这一节的参考网页是http://nbviewer.ipython.org/github/BVLC/caffe/blob/master/examples/hdf5_classification.ipynb,主要将scikit-learn SGD logistic regression 与 通过caffe 学习到的logistic regression进行比较,如果caffe使用线性模型,那么二者的准备率差不多,而如果caffe使用非线性模型,即在网络中加入激活函数层(一般使用max(0,x)函数 ) ,那么caffe所学模型准备率会高大概10个百分点。

1、随机生成数据并可视化

import os
import h5py
import shutil
import sklearn
import tempfile
import numpy as np
import pandas as pd
import sklearn.datasets
import sklearn.linear_model
import matplotlib.pyplot as plt


X, y = sklearn.datasets.make_classification(
    n_samples=10000, n_features=4, n_redundant=0, n_informative=2, 
    n_clusters_per_class=2, hypercube=False, random_state=0
)

# Split into train and test
X, Xt, y, yt = sklearn.cross_validation.train_test_split(X, y)
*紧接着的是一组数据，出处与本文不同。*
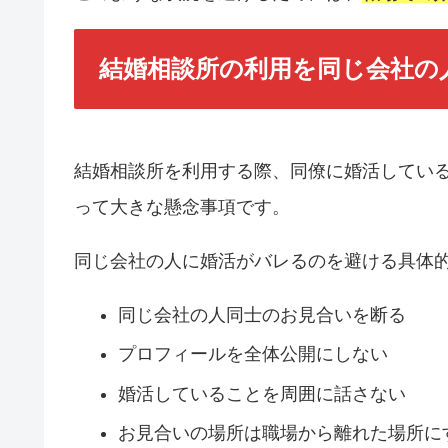
結婚相談所の利用を同じ会社の
結婚相談所を利用する際、同僚に婚活してい
って大きな懸念事項です。
同じ会社の人に婚活がバレるのを避ける具体
同じ会社の人同士のお見合いを断る
プロフィールを全体公開にしない
婚活していることを周囲に話さない
お見合いの場所は職場から離れた場所に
# Visualize sample of the data
ind = np.random.permutation(X.shape[0])[:1000]
df = pd.DataFrame(X[ind])
_ = pd.scatter_matrix(df, figsize=(9, 9), diagonal='kde', marker='o', s=40, alpha=.4, c=y[ind])

2、训练和测试 scikit-learn SGD 模型

# Train and test the scikit-learn SGD logistic regression.
clf = sklearn.linear_model.SGDClassifier(
    loss='log', n_iter=1000, penalty='l2', alpha=1e-3, class_weight='auto')

clf.fit(X, y)
yt_pred = clf.predict(Xt)
print('Accuracy: {:.3f}'.format(sklearn.metrics.accuracy_score(yt, yt_pred)))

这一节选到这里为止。